Nikitas did not respond to a request for comment.
Maternal bond not strong enough
It will take an autopsy to confirm Tuffy’s cause of death, but Gillard believes she starved.
Bird agrees. He says that when a bird of prey fledges from the next, it needs parental support to survive.
“They’re not able to catch food for themselves right away,” he said. “That period of about three weeks after they leave a nest is the most dangerous period of their lives.”
While there been other examples of baby hawks surviving in eagle’s nests, Bird says it doesn’t seem like the female eagle formed a strong enough maternal bond with the hawk to see her through to adulthood.

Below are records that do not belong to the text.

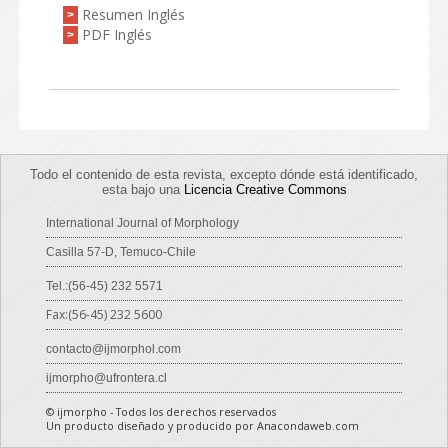
Resumen Inglés
>
PDF Inglés
>
Todo el contenido de esta revista, excepto dónde está identificado,
esta bajo una
Licencia Creative Commons
International Journal of Morphology
Casilla 57-D, Temuco-Chile
Tel.:(56-45) 232 5571
Fax:(56-45) 232 5600
contacto@ijmorphol.com
ijmorpho@ufrontera.cl
© ijmorpho - Todos los derechos reservados
Un producto diseñado y producido por Anacondaweb.com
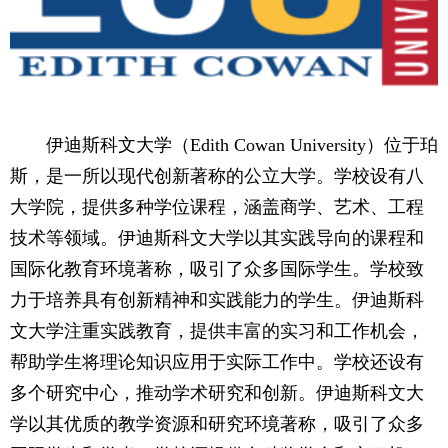
伊迪斯科文大学（Edith Cowan University）位于珀
斯，是一所以现代创新著称的公立大学。学校设有八
大学院，提供多种学位课程，涵盖商学、艺术、工程
技术等领域。伊迪斯科文大学以其实践导向的课程和
国际化教育环境著称，吸引了众多国际学生。学校致
力于培养具有创新精神和实践能力的学生。伊迪斯科
文大学注重实践教育，提供丰富的实习和工作机会，
帮助学生将理论知识应用于实际工作中。学校还设有
多个研究中心，推动学术研究和创新。伊迪斯科文大
学以其优质的教学资源和研究环境著称，吸引了众多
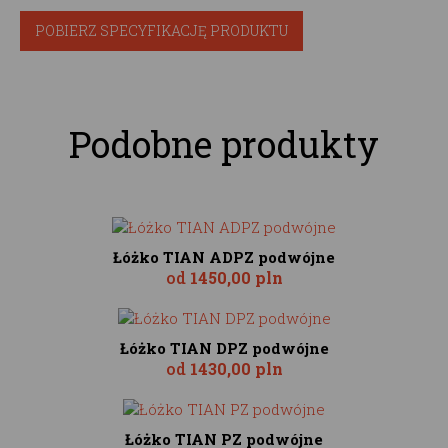
POBIERZ SPECYFIKACJĘ PRODUKTU
Podobne produkty
Łóżko TIAN ADPZ podwójne
od
1450,00 pln
Łóżko TIAN DPZ podwójne
od
1430,00 pln
Łóżko TIAN PZ podwójne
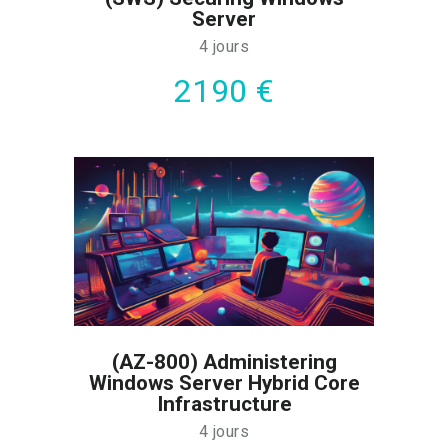
Server
En conclusion, la préparation de jeux de
4 jours
données pour Power BI, l’utilisation de
2190 €
PIVOT et l’analyse de séries
temporelles vous permettront de
sécuriser le cycle décisionnel
applicatif. De surcroît, les travaux
pratiques intensifs sur bases de
données réelles sont indispensables au
bon déroulement des opérations.
Chaque module est conçu pour vous
mettre en situation réelle. De cette
façon, vous serez pleinement autonome
dès votre retour en poste.
(AZ-800) Administering
Windows Server Hybrid Core
Infrastructure
4 jours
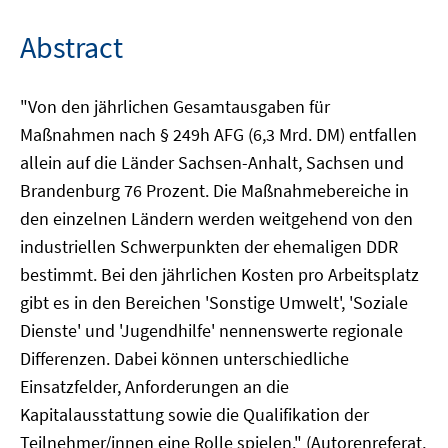
Abstract
"Von den jährlichen Gesamtausgaben für
Maßnahmen nach § 249h AFG (6,3 Mrd. DM) entfallen
allein auf die Länder Sachsen-Anhalt, Sachsen und
Brandenburg 76 Prozent. Die Maßnahmebereiche in
den einzelnen Ländern werden weitgehend von den
industriellen Schwerpunkten der ehemaligen DDR
bestimmt. Bei den jährlichen Kosten pro Arbeitsplatz
gibt es in den Bereichen 'Sonstige Umwelt', 'Soziale
Dienste' und 'Jugendhilfe' nennenswerte regionale
Differenzen. Dabei können unterschiedliche
Einsatzfelder, Anforderungen an die
Kapitalausstattung sowie die Qualifikation der
Teilnehmer/innen eine Rolle spielen." (Autorenreferat,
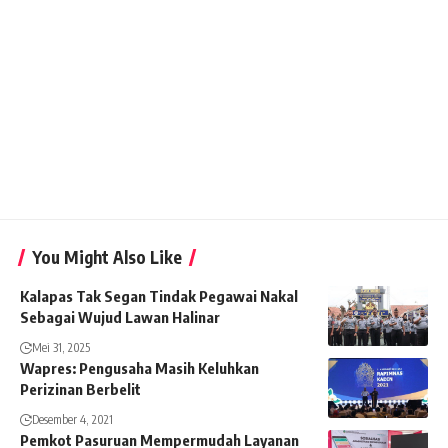
You Might Also Like
Kalapas Tak Segan Tindak Pegawai Nakal
Sebagai Wujud Lawan Halinar
Mei 31, 2025
Wapres: Pengusaha Masih Keluhkan
Perizinan Berbelit
Desember 4, 2021
Pemkot Pasuruan Mempermudah Layanan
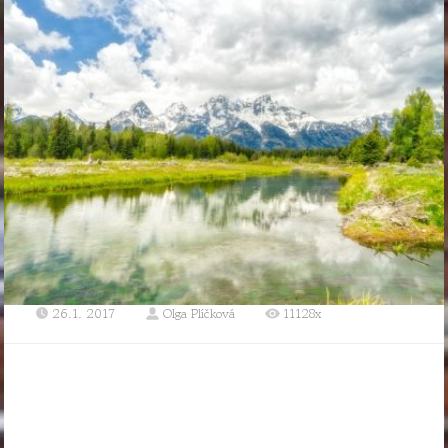
26.1. 2017
Olga Plíčková
11128x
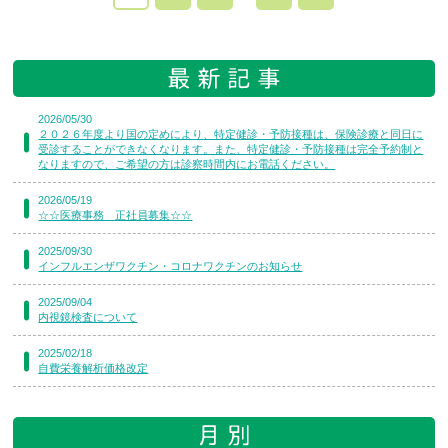
2026/05/30
２０２６年度より国の定めにより、特定健診・予防接種は、保険診療と同日に
受診することができなくなります。また、特定健診・予防接種は完全予約制と
なりますので、ご希望の方は診察時間内にお電話ください。
2026/05/19
☆☆医療事務 正社員募集☆☆
2025/09/30
インフルエンザワクチン・コロナワクチンのお知らせ
2025/09/04
内視鏡検査について
2025/02/18
自費栄養解析価格改定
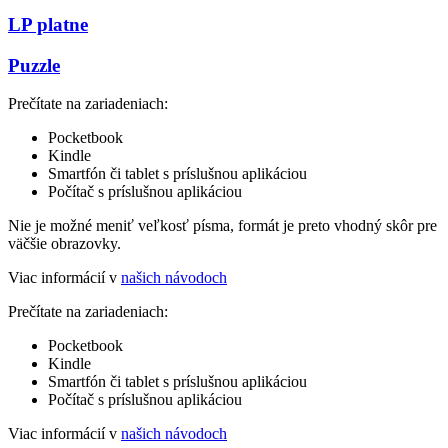
LP platne
Puzzle
Prečítate na zariadeniach:
Pocketbook
Kindle
Smartfón či tablet s príslušnou aplikáciou
Počítač s príslušnou aplikáciou
Nie je možné meniť veľkosť písma, formát je preto vhodný skôr pre
väčšie obrazovky.
Viac informácií v
našich návodoch
Prečítate na zariadeniach:
Pocketbook
Kindle
Smartfón či tablet s príslušnou aplikáciou
Počítač s príslušnou aplikáciou
Viac informácií v
našich návodoch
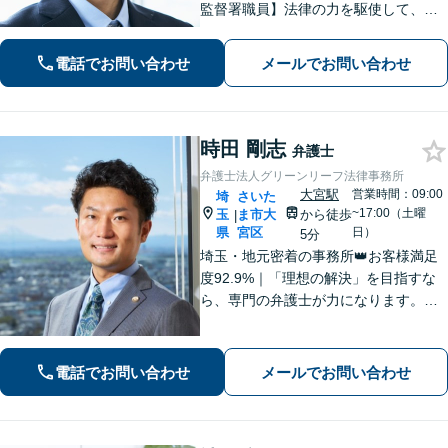
監督署職員】法律の力を駆使して、ト
ラブルで悩まれている多くの方を救い
たいと思っています。費用が不安な方
電話でお問い合わせ
メールでお問い合わせ
もご相談ください。【大宮駅徒歩４
分】【電話相談可】
時田 剛志
弁護士
弁護士法人グリーンリーフ法律事務所
大宮駅
営業時間：09:00
埼
さいた
~17:00（土曜
玉
ま市大
から徒歩
|
県
宮区
日）
5分
埼玉・地元密着の事務所👑お客様満足
度92.9%｜「理想の解決」を目指すな
ら、専門の弁護士が力になります。電
話【１０分無料】、面談【６０分無
料】お悩みを一人で抱え込まないでく
ださい。まずは一歩を踏み出しましょ
電話でお問い合わせ
メールでお問い合わせ
う。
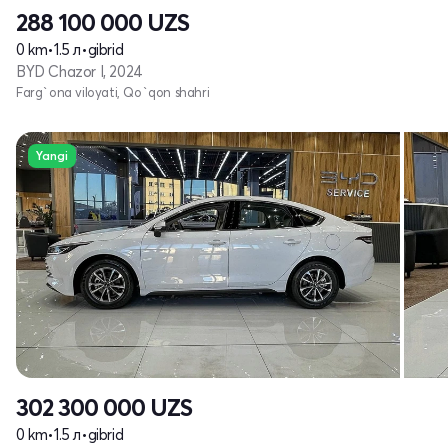
288 100 000
UZS
0 km
•
1.5 л
•
gibrid
BYD Chazor I, 2024
Farg`ona viloyati, Qo`qon shahri
Yangi
302 300 000
UZS
0 km
•
1.5 л
•
gibrid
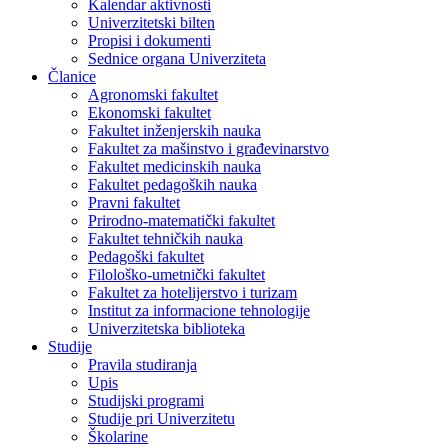
Kalendar aktivnosti
Univerzitetski bilten
Propisi i dokumenti
Sednice organa Univerziteta
Članice
Agronomski fakultet
Ekonomski fakultet
Fakultet inženjerskih nauka
Fakultet za mašinstvo i građevinarstvo
Fakultet medicinskih nauka
Fakultet pedagoških nauka
Pravni fakultet
Prirodno-matematički fakultet
Fakultet tehničkih nauka
Pedagoški fakultet
Filološko-umetnički fakultet
Fakultet za hotelijerstvo i turizam
Institut za informacione tehnologije
Univerzitetska biblioteka
Studije
Pravila studiranja
Upis
Studijski programi
Studije pri Univerzitetu
Školarine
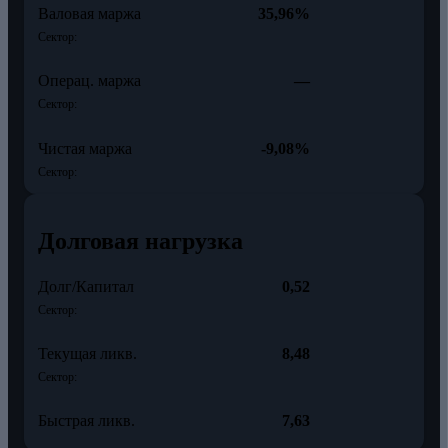
Валовая маржа
35,96%
Сектор:
Операц. маржа
—
Сектор:
Чистая маржа
-9,08%
Сектор:
Долговая нагрузка
Долг/Капитал
0,52
Сектор:
Текущая ликв.
8,48
Сектор:
Быстрая ликв.
7,63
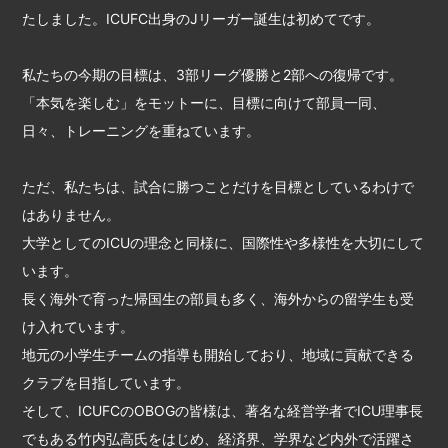
たしました。ICUFC出身のJリーガー誕生は初めてです。
私たちの今期の目標は、3部リーグ優勝と2部への復帰です。
「本気を楽しむ」をモットーに、目標に向けて部員一同、
日々、トレーニングを重ねています。
ただ、私たちは、試合に勝つことだけを目標としているわけで
はありません。
大学としてのICUの理念と同様に、国際性や多様性を大切にして
います。
長く海外で育った帰国生の部員も多く、海外からの留学生も受
け入れています。
地元の小学生チームの指導も開始しており、地域に貢献できる
クラブを目指しています。
そして、ICUFCのOBOGの皆様は、著名な経営学者でICU理事長
でもある竹内弘高氏をはじめ、経済界、学界など内外で活躍さ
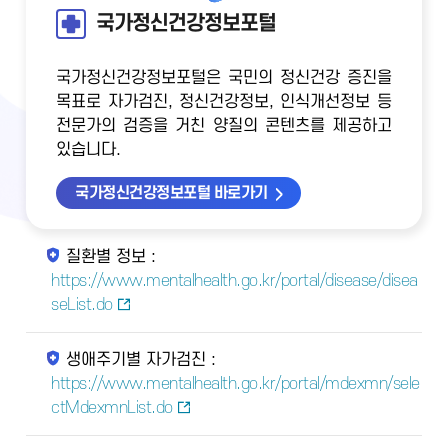
국가정신건강정보포털
국가정신건강정보포털은 국민의 정신건강 증진을
목표로 자가검진, 정신건강정보, 인식개선정보 등
전문가의 검증을 거친 양질의 콘텐츠를 제공하고
있습니다.
국가정신건강정보포털 바로가기
질환별 정보 :
https://www.mentalhealth.go.kr/portal/disease/disea
seList.do
생애주기별 자가검진 :
https://www.mentalhealth.go.kr/portal/mdexmn/sele
ctMdexmnList.do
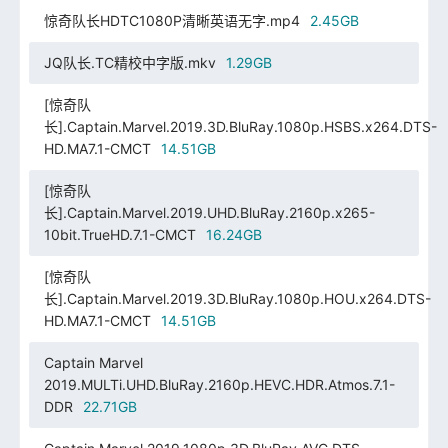
惊奇队长HDTC1080P清晰英语无字.mp4
2.45GB
JQ队长.TC精校中字版.mkv
1.29GB
[惊奇队
长].Captain.Marvel.2019.3D.BluRay.1080p.HSBS.x264.DTS-
HD.MA7.1-CMCT
14.51GB
[惊奇队
长].Captain.Marvel.2019.UHD.BluRay.2160p.x265-
10bit.TrueHD.7.1-CMCT
16.24GB
[惊奇队
长].Captain.Marvel.2019.3D.BluRay.1080p.HOU.x264.DTS-
HD.MA7.1-CMCT
14.51GB
Captain Marvel
2019.MULTi.UHD.BluRay.2160p.HEVC.HDR.Atmos.7.1-
DDR
22.71GB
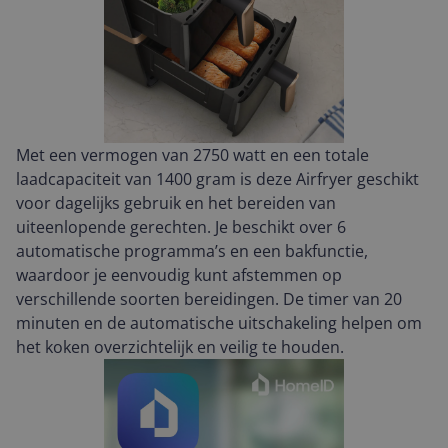
Met een vermogen van 2750 watt en een totale
laadcapaciteit van 1400 gram is deze Airfryer geschikt
voor dagelijks gebruik en het bereiden van
uiteenlopende gerechten. Je beschikt over 6
automatische programma’s en een bakfunctie,
waardoor je eenvoudig kunt afstemmen op
verschillende soorten bereidingen. De timer van 20
minuten en de automatische uitschakeling helpen om
het koken overzichtelijk en veilig te houden.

Had a rescue attempt been made sooner, Bird says Tuffy could have been raised in a wildlife rehabilitation centre, taught how to hunt, and released.
But Gillard says there was red tape every step of the way in trying to help Tuffy, and by the time he and his colleagues secured necessary green light to rescue her, it was already too late.
He says people in California birdwatching community were deeply divided about whether to rescue Tuffy or leave her be.
It’s a debate Bird says he’s seen play out before when he advocated — unsuccessfully — to tag and track a hawk in Sidney, B.C., that was similarly raised by eagles in 2017.
“There were lots of … people saying, ‘Don’t interfere, Don’t interfere. Let nature take its course,'” he said. “And those people won the day with Tuffy…. But they didn’t, because Tuffy’s dead.”